Even if we know, deep down, that we need to be patient, the self-doubt has already planted a seed of worry.
What if, after a year, there’s still no traffic? Might as well give up now.
If we let that seed grow, we end up giving up. It’s too hard. I picked the wrong niche. I’m not good enough.
You need to give your website AT LEAST eight months.
At three months, my website had 5 views, probably all from bots.
At seven months old, my website had 1,264 page views.
At nine months, my website had 32,706 page views.
And I did NOTHING (I wrote a few articles, but none have ranked yet) between months seven and nine because I was concentrating on getting 30 articles each on two other sites I have.
I know it’s hard. I’ve abandoned about six other sites, that, in hindsight, were fine.
If you’ve written a lot of articles and you’re feeling done with the project, then leave it alone. Don’t try to drum up traffic from social media.
Not because it won’t work, but because it’s difficult and demotivating. Give your site a rest.
By the way, I’m not saying you’ll definitely get 32K views a year if you leave 30 articles alone for eight months. I had 100 articles written, and Coronavirus may well have had a lot to do with my increase in views.
But the general pattern of growth isn’t unusual (it’s called the hockey stick in SEO circles, and it’s the way most niche websites grow).
Websites spend MONTHS in the Google sandbox, whilst Google tries to determine where best you fit.
Bonus tip #3
It took me a long time to realise that I didn’t need to leverage social media to get traffic.
My biggest issues were definitely spreading myself too thin trying to find that secret formula to increase my traffic, and my tendency to give up when I don’t get immediate success.
But keyword research really changed the game for me.
I don’t use any paid tools, and I definitely missed the mark on many of my articles, but you only need to pick a few good keywords to build traffic.
Final thoughts
I know advice like ‘keep it simple’ and ‘be patient’ sound incredibly basic and a bit twee, but I SWEAR these are the keys to not burning yourself out.
They are so so important.
If you are feeling a little bit burnt out, then feel free to take a couple of weeks off.
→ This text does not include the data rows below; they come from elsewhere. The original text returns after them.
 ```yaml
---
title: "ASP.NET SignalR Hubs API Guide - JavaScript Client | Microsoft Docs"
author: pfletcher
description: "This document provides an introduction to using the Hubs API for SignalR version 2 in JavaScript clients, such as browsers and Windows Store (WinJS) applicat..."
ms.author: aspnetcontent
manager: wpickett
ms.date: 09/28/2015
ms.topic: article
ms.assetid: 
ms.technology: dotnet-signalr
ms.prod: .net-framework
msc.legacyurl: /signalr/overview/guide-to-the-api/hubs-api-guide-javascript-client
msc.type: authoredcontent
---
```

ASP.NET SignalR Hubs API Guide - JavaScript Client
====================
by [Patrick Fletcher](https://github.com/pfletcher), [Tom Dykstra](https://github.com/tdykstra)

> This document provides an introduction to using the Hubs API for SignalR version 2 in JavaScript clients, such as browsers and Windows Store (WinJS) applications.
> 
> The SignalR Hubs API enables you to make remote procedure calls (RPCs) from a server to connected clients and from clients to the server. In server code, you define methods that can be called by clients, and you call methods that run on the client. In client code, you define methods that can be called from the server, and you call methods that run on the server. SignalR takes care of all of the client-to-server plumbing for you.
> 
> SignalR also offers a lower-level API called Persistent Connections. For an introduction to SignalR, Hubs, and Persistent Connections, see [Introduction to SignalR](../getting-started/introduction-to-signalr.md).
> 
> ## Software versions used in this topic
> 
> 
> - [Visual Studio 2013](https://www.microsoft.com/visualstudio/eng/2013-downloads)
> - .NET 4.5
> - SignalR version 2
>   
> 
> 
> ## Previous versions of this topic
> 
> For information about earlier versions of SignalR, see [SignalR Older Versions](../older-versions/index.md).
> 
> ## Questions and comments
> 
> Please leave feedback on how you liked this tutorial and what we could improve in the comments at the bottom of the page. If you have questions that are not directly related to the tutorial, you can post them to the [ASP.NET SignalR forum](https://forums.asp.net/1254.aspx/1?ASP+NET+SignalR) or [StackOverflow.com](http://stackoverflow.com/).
Google doesn’t care how regularly you produce articles.
Step away from your website completely, rather than thinking ‘right, SEO doesn’t work, let’s try Twitter’, only to find that Twitter also isn’t going to send 1000 people a day to your article.
Think about it like this:
Would you rather spend 30+ hours a week driving traffic to your blog for the foreseeable future, or spend the first year building up an awesome library of work that no one reads for months but then drives traffic BY ITSELF?
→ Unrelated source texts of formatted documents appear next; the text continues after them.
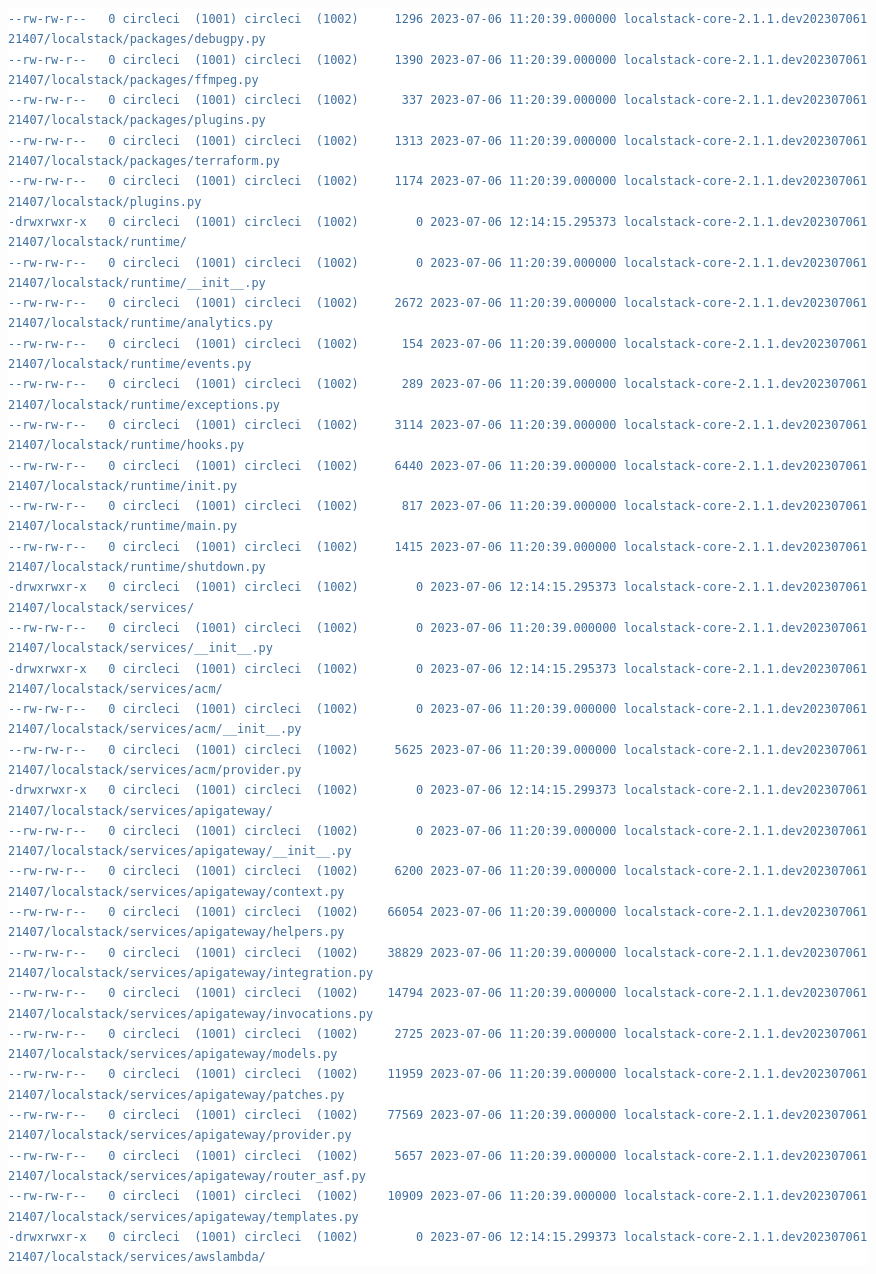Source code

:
 ```diff
--rw-rw-r--   0 circleci  (1001) circleci  (1002)     1296 2023-07-06 11:20:39.000000 localstack-core-2.1.1.dev20230706121407/localstack/packages/debugpy.py
--rw-rw-r--   0 circleci  (1001) circleci  (1002)     1390 2023-07-06 11:20:39.000000 localstack-core-2.1.1.dev20230706121407/localstack/packages/ffmpeg.py
--rw-rw-r--   0 circleci  (1001) circleci  (1002)      337 2023-07-06 11:20:39.000000 localstack-core-2.1.1.dev20230706121407/localstack/packages/plugins.py
--rw-rw-r--   0 circleci  (1001) circleci  (1002)     1313 2023-07-06 11:20:39.000000 localstack-core-2.1.1.dev20230706121407/localstack/packages/terraform.py
--rw-rw-r--   0 circleci  (1001) circleci  (1002)     1174 2023-07-06 11:20:39.000000 localstack-core-2.1.1.dev20230706121407/localstack/plugins.py
-drwxrwxr-x   0 circleci  (1001) circleci  (1002)        0 2023-07-06 12:14:15.295373 localstack-core-2.1.1.dev20230706121407/localstack/runtime/
--rw-rw-r--   0 circleci  (1001) circleci  (1002)        0 2023-07-06 11:20:39.000000 localstack-core-2.1.1.dev20230706121407/localstack/runtime/__init__.py
--rw-rw-r--   0 circleci  (1001) circleci  (1002)     2672 2023-07-06 11:20:39.000000 localstack-core-2.1.1.dev20230706121407/localstack/runtime/analytics.py
--rw-rw-r--   0 circleci  (1001) circleci  (1002)      154 2023-07-06 11:20:39.000000 localstack-core-2.1.1.dev20230706121407/localstack/runtime/events.py
--rw-rw-r--   0 circleci  (1001) circleci  (1002)      289 2023-07-06 11:20:39.000000 localstack-core-2.1.1.dev20230706121407/localstack/runtime/exceptions.py
--rw-rw-r--   0 circleci  (1001) circleci  (1002)     3114 2023-07-06 11:20:39.000000 localstack-core-2.1.1.dev20230706121407/localstack/runtime/hooks.py
--rw-rw-r--   0 circleci  (1001) circleci  (1002)     6440 2023-07-06 11:20:39.000000 localstack-core-2.1.1.dev20230706121407/localstack/runtime/init.py
--rw-rw-r--   0 circleci  (1001) circleci  (1002)      817 2023-07-06 11:20:39.000000 localstack-core-2.1.1.dev20230706121407/localstack/runtime/main.py
--rw-rw-r--   0 circleci  (1001) circleci  (1002)     1415 2023-07-06 11:20:39.000000 localstack-core-2.1.1.dev20230706121407/localstack/runtime/shutdown.py
-drwxrwxr-x   0 circleci  (1001) circleci  (1002)        0 2023-07-06 12:14:15.295373 localstack-core-2.1.1.dev20230706121407/localstack/services/
--rw-rw-r--   0 circleci  (1001) circleci  (1002)        0 2023-07-06 11:20:39.000000 localstack-core-2.1.1.dev20230706121407/localstack/services/__init__.py
-drwxrwxr-x   0 circleci  (1001) circleci  (1002)        0 2023-07-06 12:14:15.295373 localstack-core-2.1.1.dev20230706121407/localstack/services/acm/
--rw-rw-r--   0 circleci  (1001) circleci  (1002)        0 2023-07-06 11:20:39.000000 localstack-core-2.1.1.dev20230706121407/localstack/services/acm/__init__.py
--rw-rw-r--   0 circleci  (1001) circleci  (1002)     5625 2023-07-06 11:20:39.000000 localstack-core-2.1.1.dev20230706121407/localstack/services/acm/provider.py
-drwxrwxr-x   0 circleci  (1001) circleci  (1002)        0 2023-07-06 12:14:15.299373 localstack-core-2.1.1.dev20230706121407/localstack/services/apigateway/
--rw-rw-r--   0 circleci  (1001) circleci  (1002)        0 2023-07-06 11:20:39.000000 localstack-core-2.1.1.dev20230706121407/localstack/services/apigateway/__init__.py
--rw-rw-r--   0 circleci  (1001) circleci  (1002)     6200 2023-07-06 11:20:39.000000 localstack-core-2.1.1.dev20230706121407/localstack/services/apigateway/context.py
--rw-rw-r--   0 circleci  (1001) circleci  (1002)    66054 2023-07-06 11:20:39.000000 localstack-core-2.1.1.dev20230706121407/localstack/services/apigateway/helpers.py
--rw-rw-r--   0 circleci  (1001) circleci  (1002)    38829 2023-07-06 11:20:39.000000 localstack-core-2.1.1.dev20230706121407/localstack/services/apigateway/integration.py
--rw-rw-r--   0 circleci  (1001) circleci  (1002)    14794 2023-07-06 11:20:39.000000 localstack-core-2.1.1.dev20230706121407/localstack/services/apigateway/invocations.py
--rw-rw-r--   0 circleci  (1001) circleci  (1002)     2725 2023-07-06 11:20:39.000000 localstack-core-2.1.1.dev20230706121407/localstack/services/apigateway/models.py
--rw-rw-r--   0 circleci  (1001) circleci  (1002)    11959 2023-07-06 11:20:39.000000 localstack-core-2.1.1.dev20230706121407/localstack/services/apigateway/patches.py
--rw-rw-r--   0 circleci  (1001) circleci  (1002)    77569 2023-07-06 11:20:39.000000 localstack-core-2.1.1.dev20230706121407/localstack/services/apigateway/provider.py
--rw-rw-r--   0 circleci  (1001) circleci  (1002)     5657 2023-07-06 11:20:39.000000 localstack-core-2.1.1.dev20230706121407/localstack/services/apigateway/router_asf.py
--rw-rw-r--   0 circleci  (1001) circleci  (1002)    10909 2023-07-06 11:20:39.000000 localstack-core-2.1.1.dev20230706121407/localstack/services/apigateway/templates.py
-drwxrwxr-x   0 circleci  (1001) circleci  (1002)        0 2023-07-06 12:14:15.299373 localstack-core-2.1.1.dev20230706121407/localstack/services/awslambda/
```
I had a full-time job. I didn't want to spend 30 hours a week working for free. I had about ten hours to spare.
The best way I found to maximise my time was to stick to content creation. Everything else can wait.
Ten articles a month. Sometimes more, sometimes less, but that was the general plan. No promotion, no social media, no email list building. No expense outside of hosting and a domain name.
Is it easy? No. It was frustrating and demotivating. Setting tangible goals like ‘find 30 keywords’ and ‘write 10 articles’ helped a lot. Goals such as ‘get 100 pageviews’ are pointless and demoralising.
Does it work? Yup. I got more page views yesterday than any of my other sites over the past few years got combined.